## AUFGABENSTELLUNG 1
Wohin geht es laut dem Textauszug für drei Tage?
## AUFGABENSTELLUNG 2
Gib die Zeilen nach dem Textauszug unverändert wieder, von der ersten Zeile bis einschließlich der Zeile mit "61: (412, 205)".

## TEXTAUSZUG
▼

Tag 1: Es gibt da so einen Berg

Wir sitzen auf der Dachterrasse unseres Hostels in Kuala Lumpur, als ein Holländer zu uns herüberhinkt. Eigentlich wollte er ja nach Borneo fliegen und Mount Kinabalu besteigen, erzählt er, aber dann… Es folgt eine Geschichte, die mit drei Mückenstichen beginnt, über ein entzündetes Bein in ein thailändisches Krankenhaus und 4 Tage und 4000 Euro später auf eine kunterbunt-betrunkene Vollmondparty führt. Jetzt fliegt er frühzeitig heim, der Holländer, mit seinem Verband, der immer noch bis knapp unter sein Knie reicht. Mount Kinabalu, sagen wir, aha. Wir haben immer noch vor, unseren Flug nach Sri Lanka umzubuchen, da Plan A, ein Besuch in Thailand, der Überschwemmungen wegen keinen Sinn mehr macht.

 

Tag 2 und 3: Im Westen Malaysias

Palmölplantagen ziehen an den Busfenstern vorbei. Wir fühlen uns dank Klimaanlage wie in einem motorisierten Kühlschrank, während die Straße bei 35 Grad in der Sonne flimmert. Heute morgen waren wir kurz im Internet, und AirAsia hat uns den Thailandflug immer noch nicht in Flugpunkten zurückerstattet. Trotzdem blättere ich optimistisch im Sri Lanka Reiseführer. Jetzt geht’s erstmal für drei Tage nach Malakka.

▲

## EINTRÄGE
▼

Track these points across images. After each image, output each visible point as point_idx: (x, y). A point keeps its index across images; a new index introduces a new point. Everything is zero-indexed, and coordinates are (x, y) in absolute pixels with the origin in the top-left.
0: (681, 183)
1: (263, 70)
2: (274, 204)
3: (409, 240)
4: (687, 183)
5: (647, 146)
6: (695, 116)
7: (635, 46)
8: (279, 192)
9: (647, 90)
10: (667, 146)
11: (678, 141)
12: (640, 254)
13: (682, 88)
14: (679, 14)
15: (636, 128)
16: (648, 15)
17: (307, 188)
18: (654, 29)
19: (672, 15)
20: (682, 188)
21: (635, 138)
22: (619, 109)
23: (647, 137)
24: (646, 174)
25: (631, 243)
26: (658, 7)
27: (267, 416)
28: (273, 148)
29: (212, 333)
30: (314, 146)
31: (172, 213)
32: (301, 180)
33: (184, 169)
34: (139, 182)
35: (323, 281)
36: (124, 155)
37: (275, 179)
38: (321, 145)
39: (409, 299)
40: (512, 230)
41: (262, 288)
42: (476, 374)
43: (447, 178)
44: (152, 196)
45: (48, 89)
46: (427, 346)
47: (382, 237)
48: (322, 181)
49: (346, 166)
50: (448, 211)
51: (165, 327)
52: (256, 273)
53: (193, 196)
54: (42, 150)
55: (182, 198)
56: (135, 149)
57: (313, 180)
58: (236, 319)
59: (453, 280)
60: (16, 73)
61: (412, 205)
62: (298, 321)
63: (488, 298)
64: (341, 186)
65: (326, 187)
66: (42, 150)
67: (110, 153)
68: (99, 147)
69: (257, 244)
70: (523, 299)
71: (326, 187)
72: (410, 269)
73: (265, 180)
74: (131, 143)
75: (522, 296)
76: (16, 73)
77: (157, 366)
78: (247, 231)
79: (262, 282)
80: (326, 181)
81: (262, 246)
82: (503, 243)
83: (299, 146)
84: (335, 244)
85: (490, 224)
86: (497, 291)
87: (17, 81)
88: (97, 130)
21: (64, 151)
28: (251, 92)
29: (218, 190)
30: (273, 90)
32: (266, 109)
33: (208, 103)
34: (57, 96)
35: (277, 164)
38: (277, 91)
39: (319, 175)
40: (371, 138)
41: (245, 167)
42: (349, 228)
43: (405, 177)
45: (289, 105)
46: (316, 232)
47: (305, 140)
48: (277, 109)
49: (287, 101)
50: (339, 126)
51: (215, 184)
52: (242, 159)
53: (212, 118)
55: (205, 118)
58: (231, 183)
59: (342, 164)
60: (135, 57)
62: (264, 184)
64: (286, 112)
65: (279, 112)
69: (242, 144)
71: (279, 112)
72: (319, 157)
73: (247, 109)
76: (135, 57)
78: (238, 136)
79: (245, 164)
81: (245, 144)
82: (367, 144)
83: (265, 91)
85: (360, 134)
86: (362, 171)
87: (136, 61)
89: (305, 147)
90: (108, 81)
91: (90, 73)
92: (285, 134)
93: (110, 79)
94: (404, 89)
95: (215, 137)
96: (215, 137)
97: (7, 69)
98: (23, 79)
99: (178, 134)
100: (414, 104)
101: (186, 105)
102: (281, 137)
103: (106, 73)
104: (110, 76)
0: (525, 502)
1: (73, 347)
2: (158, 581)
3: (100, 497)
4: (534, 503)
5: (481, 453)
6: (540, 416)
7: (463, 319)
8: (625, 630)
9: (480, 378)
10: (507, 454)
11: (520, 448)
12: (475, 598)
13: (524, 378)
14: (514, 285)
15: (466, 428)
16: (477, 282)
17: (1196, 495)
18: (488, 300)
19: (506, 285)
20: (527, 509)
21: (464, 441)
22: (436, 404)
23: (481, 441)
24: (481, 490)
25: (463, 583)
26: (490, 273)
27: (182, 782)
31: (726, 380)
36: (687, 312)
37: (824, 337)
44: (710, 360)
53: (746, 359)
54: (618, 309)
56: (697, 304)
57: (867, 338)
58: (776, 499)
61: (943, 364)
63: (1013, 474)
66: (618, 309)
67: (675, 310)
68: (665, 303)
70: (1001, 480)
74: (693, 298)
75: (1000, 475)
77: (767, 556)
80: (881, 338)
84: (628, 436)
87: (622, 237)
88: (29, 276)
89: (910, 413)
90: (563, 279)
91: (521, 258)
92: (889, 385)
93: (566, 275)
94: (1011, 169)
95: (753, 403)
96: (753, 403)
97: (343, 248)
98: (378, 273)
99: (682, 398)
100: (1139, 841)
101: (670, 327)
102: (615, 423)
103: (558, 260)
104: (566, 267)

▲

## AUSGABE 1
Nach Malakka.

## AUSGABE 2
Track these points across images. After each image, output each visible point as point_idx: (x, y). A point keeps its index across images; a new index introduces a new point. Everything is zero-indexed, and coordinates are (x, y) in absolute pixels with the origin in the top-left.
0: (681, 183)
1: (263, 70)
2: (274, 204)
3: (409, 240)
4: (687, 183)
5: (647, 146)
6: (695, 116)
7: (635, 46)
8: (279, 192)
9: (647, 90)
10: (667, 146)
11: (678, 141)
12: (640, 254)
13: (682, 88)
14: (679, 14)
15: (636, 128)
16: (648, 15)
17: (307, 188)
18: (654, 29)
19: (672, 15)
20: (682, 188)
21: (635, 138)
22: (619, 109)
23: (647, 137)
24: (646, 174)
25: (631, 243)
26: (658, 7)
27: (267, 416)
28: (273, 148)
29: (212, 333)
30: (314, 146)
31: (172, 213)
32: (301, 180)
33: (184, 169)
34: (139, 182)
35: (323, 281)
36: (124, 155)
37: (275, 179)
38: (321, 145)
39: (409, 299)
40: (512, 230)
41: (262, 288)
42: (476, 374)
43: (447, 178)
44: (152, 196)
45: (48, 89)
46: (427, 346)
47: (382, 237)
48: (322, 181)
49: (346, 166)
50: (448, 211)
51: (165, 327)
52: (256, 273)
53: (193, 196)
54: (42, 150)
55: (182, 198)
56: (135, 149)
57: (313, 180)
58: (236, 319)
59: (453, 280)
60: (16, 73)
61: (412, 205)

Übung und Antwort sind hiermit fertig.